First comms should be as soon as possible and need to include a clear impact statement, even if you are unsure of the solution at this stage. This should be communicated in business language, eg. That customers are currently unable to checkout rather than that the payment API is refusing authentication.
Second comms should be 30 – 60 minutes later and give an update on the business impact, you should also list the cause if it is known and state the plan to resolve it.
Further comms should be sent every 30 – 60 minutes or at the agreed upon time. This will contain status updates as the list of solutions is worked through.

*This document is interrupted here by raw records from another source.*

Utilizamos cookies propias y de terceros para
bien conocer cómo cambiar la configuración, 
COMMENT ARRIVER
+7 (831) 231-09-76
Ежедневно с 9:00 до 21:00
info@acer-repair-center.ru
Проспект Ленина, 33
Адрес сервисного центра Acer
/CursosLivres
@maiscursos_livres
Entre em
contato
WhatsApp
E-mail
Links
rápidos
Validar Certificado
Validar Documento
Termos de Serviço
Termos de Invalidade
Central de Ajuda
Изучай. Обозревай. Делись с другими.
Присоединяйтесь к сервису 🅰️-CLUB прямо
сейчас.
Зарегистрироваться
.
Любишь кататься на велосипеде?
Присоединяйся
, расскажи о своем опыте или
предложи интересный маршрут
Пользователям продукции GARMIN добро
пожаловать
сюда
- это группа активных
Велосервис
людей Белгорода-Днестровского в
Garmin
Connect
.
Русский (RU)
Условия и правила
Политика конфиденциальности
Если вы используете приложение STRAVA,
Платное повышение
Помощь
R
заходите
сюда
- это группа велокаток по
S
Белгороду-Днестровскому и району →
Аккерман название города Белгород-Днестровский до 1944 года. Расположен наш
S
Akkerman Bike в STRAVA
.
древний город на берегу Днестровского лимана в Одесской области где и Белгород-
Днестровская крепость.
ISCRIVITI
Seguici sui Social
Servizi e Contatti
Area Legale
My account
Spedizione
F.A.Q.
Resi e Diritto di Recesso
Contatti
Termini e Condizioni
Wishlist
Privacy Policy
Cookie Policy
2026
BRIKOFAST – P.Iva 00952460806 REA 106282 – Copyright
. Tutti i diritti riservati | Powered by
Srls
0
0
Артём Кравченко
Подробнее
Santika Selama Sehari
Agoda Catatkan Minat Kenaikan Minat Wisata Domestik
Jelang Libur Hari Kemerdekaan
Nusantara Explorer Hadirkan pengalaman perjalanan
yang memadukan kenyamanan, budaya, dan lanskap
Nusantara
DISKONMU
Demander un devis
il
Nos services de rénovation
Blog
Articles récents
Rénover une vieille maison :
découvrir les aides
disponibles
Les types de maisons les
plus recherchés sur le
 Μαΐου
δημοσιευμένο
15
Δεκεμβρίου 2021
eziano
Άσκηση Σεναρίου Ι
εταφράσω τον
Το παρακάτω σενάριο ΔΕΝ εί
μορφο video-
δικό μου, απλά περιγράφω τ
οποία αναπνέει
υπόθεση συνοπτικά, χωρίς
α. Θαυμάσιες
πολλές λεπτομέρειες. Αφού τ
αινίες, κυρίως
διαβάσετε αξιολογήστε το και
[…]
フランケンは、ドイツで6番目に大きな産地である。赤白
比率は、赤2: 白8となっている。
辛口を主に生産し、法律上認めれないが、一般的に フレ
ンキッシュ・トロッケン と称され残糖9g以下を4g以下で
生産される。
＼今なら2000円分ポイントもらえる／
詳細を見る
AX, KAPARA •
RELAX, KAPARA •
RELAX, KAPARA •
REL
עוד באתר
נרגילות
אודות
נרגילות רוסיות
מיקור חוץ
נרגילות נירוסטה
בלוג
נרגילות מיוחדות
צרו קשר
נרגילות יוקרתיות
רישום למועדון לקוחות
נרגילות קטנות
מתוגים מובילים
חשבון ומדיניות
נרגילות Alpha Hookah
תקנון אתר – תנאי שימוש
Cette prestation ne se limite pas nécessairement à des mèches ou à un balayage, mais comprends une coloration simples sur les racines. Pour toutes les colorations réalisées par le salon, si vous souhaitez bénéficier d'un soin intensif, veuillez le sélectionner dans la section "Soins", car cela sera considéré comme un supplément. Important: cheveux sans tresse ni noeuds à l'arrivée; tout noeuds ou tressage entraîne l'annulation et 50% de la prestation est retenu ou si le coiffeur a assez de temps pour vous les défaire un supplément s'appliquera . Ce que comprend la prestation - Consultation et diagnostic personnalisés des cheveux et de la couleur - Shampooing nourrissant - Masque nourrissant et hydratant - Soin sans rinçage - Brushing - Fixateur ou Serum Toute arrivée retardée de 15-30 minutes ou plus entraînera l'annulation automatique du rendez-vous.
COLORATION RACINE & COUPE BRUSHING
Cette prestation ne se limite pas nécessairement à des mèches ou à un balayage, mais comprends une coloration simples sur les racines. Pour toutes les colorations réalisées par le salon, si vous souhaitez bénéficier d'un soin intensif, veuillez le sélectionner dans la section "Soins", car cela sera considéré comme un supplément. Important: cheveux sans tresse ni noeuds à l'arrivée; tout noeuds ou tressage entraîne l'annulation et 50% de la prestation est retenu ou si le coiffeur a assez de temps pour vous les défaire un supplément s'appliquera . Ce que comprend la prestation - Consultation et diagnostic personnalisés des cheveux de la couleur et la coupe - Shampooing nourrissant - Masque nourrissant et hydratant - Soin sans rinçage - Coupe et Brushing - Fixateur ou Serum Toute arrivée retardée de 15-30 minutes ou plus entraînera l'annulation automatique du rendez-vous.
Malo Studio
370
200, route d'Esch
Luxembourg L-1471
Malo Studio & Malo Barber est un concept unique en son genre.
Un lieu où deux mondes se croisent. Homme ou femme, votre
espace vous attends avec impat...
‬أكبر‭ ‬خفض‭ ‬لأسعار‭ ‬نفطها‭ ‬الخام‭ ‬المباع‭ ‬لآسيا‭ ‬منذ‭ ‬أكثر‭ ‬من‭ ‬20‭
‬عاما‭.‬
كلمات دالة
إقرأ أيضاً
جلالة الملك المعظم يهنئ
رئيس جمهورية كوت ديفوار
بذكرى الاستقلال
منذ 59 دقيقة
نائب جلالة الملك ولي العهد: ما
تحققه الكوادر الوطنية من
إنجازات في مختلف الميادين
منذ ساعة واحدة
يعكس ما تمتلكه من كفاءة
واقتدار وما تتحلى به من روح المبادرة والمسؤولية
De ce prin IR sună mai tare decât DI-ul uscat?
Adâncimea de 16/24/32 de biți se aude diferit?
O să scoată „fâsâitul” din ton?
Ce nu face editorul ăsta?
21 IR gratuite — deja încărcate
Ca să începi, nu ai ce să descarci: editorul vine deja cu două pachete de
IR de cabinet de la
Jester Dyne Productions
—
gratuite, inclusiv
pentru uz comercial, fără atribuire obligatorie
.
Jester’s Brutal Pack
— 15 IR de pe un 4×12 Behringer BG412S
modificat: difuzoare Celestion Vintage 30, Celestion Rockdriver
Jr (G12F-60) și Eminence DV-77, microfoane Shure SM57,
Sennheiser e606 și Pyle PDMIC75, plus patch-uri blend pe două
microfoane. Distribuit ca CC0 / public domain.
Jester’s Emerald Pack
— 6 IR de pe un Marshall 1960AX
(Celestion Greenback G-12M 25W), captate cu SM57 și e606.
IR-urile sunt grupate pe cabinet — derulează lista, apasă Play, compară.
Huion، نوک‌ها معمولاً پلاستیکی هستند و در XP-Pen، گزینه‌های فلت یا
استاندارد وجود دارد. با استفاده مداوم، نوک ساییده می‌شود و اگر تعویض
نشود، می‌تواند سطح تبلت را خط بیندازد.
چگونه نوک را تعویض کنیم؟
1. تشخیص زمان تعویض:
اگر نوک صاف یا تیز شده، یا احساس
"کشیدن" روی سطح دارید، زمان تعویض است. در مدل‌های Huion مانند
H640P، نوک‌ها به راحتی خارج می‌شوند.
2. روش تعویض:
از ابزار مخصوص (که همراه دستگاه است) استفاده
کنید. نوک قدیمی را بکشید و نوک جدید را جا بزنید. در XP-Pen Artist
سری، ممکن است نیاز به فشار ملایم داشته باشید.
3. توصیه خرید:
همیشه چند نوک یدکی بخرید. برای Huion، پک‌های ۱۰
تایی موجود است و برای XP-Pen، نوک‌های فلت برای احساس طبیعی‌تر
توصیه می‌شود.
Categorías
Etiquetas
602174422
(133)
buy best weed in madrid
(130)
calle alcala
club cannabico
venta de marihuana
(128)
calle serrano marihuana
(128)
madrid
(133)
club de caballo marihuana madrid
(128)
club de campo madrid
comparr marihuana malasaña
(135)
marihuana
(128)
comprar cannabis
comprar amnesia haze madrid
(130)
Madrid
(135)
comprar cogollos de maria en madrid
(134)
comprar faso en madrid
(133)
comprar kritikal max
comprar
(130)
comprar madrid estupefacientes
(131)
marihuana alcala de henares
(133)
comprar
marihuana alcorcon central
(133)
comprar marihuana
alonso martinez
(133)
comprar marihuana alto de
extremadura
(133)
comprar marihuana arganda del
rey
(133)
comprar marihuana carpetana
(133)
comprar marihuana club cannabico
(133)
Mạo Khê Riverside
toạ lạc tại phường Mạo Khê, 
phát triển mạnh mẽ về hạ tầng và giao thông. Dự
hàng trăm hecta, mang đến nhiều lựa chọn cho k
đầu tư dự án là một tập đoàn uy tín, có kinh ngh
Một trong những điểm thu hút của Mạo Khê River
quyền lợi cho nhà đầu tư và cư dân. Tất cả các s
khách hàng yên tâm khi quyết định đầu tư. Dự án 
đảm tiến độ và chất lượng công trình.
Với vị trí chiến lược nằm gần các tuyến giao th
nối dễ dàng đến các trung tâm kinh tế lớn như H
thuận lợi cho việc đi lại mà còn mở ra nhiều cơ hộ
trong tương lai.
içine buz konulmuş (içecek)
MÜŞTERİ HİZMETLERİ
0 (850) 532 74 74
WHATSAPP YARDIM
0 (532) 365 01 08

Final comms should be sent out once the impact has been mitigated or permanently resolved. This should include the total quantified business impact, eg. The total number of orders lost and should also include next steps to put a permanent fix in place.
Closing the Incident
Once the incident has been resolved you should hold a Post Incident Review (PIR) while the events are still fresh, usually within 2 days of the issue being mitigated. This meet should include all people that have been involved in the incident.
Things you should discuss:
- What preventative measures can we put in place to stop this, or similar incidents happening in the future?
- What measures can we put in place to detect similar incidents early?
- What measures can we put in place to mitigate the impact if this does happen again in the future?
The next steps should be drawn up and run by the team at the root cause of the incident, next steps must include time frames for being completed. The next steps and progress should be sent to all those involved in the incident to keep them informed.
Other important points
- Even if you are not the root cause, it is your responsibility to manage and communicate the incident until the relevant Head of Department can be found. It is also your responsibility to tell stakeholders that are relying on your product or service.
- You should make code changes on the fly unless its it absolutely necessary. Deploying code into production during an incident may not have been tested thoroughly and may cause more issues than it fixes.
- The incident can be declared as resolved once you have put a workaround in place and have some measures to stop it reoccurring. A permanent fix can be engineered later as part of the next steps.
- During an incident record all actions that you take and share this with all those on the call so that they can follow events as they happen.
- This is an excellent time to see if your automated alerting or fallover systems actually worked as you expected them too. Did your monitoring software detect and alert the relevant teams or was this discovered only when it started to affect the business?